I understand how frustrating it is to not get a bin when you are there.  We were supposed to use on in October and they were BOTH missing.  We actually restarted one and spent two hours on our last day looking for the other one.  So I get it.  I don't know that there is really a way to fix it.  I'm not a fan of putting down a deposit because I don't want to be responsible for a bunch of money and I'm sure no one else would be either.

Lilmakattack was down for both bins because at one point she offered to restart one of the missing ones.  Someone else restarted it.  It's odd that someone would pick up one and not the other if they were scheduled for both.  I've PMed her.  Let me see if she responds.

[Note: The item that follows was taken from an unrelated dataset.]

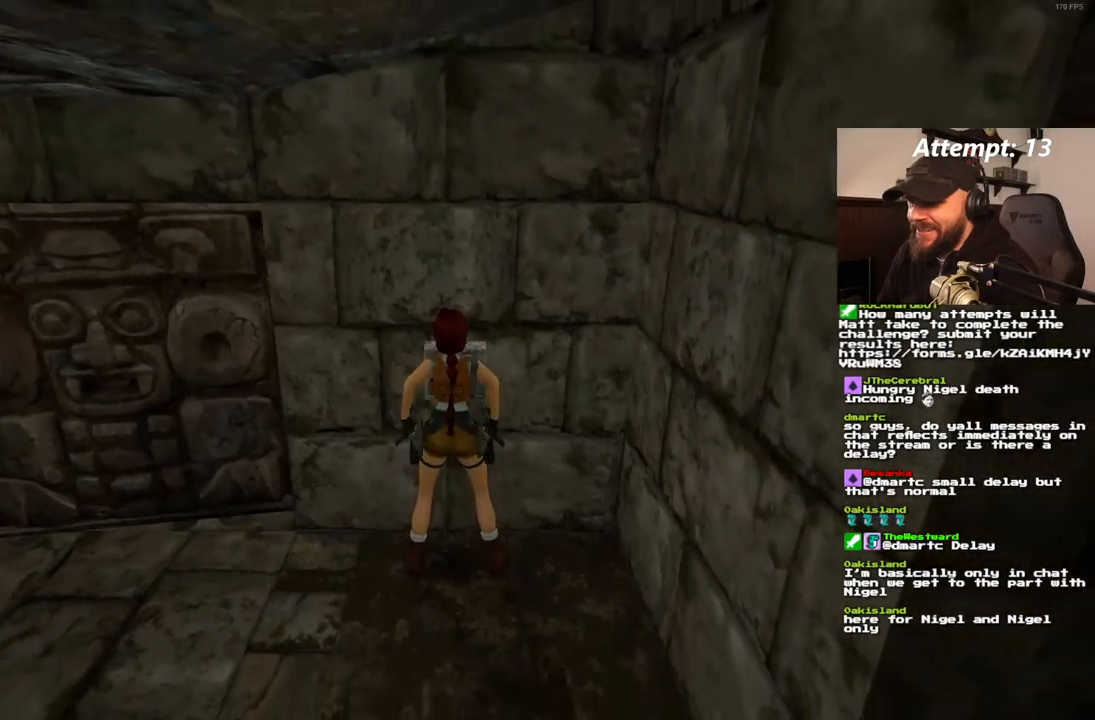
Gameplay with a controller (PlayStation layout); each line is a JSON object with the inputs held at the frame after it (dt_ms = milliseconds from this image to that frame). "events" lists button and stick changes between this image and that frame as [ms after this image, input, new state], when the widget could be followed in between. Not read: L3 R3.
{"dt_ms": 500, "buttons": [], "left_stick": "center", "right_stick": "center", "events": [[183, "CROSS", "down"], [267, "CROSS", "up"], [333, "CROSS", "down"], [417, "CROSS", "up"]]}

Until then, if someone else wants to restart Bin 1, please do.  At this point I'm so frustrated I'm ready to just close it all down


----------



## Song of the South

If I get a good price on a bin I am happy to restart because I have a few things to go in it.  No problem!

Our DVC Christmas tree was never found in 2013 so I definitely get the frustration. 

SotS


----------



## Chelley00

Song of the South said:


> If I get a good price on a bin I am happy to restart because I have a few things to go in it.  No problem!
> 
> Our DVC Christmas tree was never found in 2013 so I definitely get the frustration.
> 
> SotS



That would be fantastic.  Thank you.  I got the bin I took down at Target on clearance for $5.  It doesn't have to be anything big.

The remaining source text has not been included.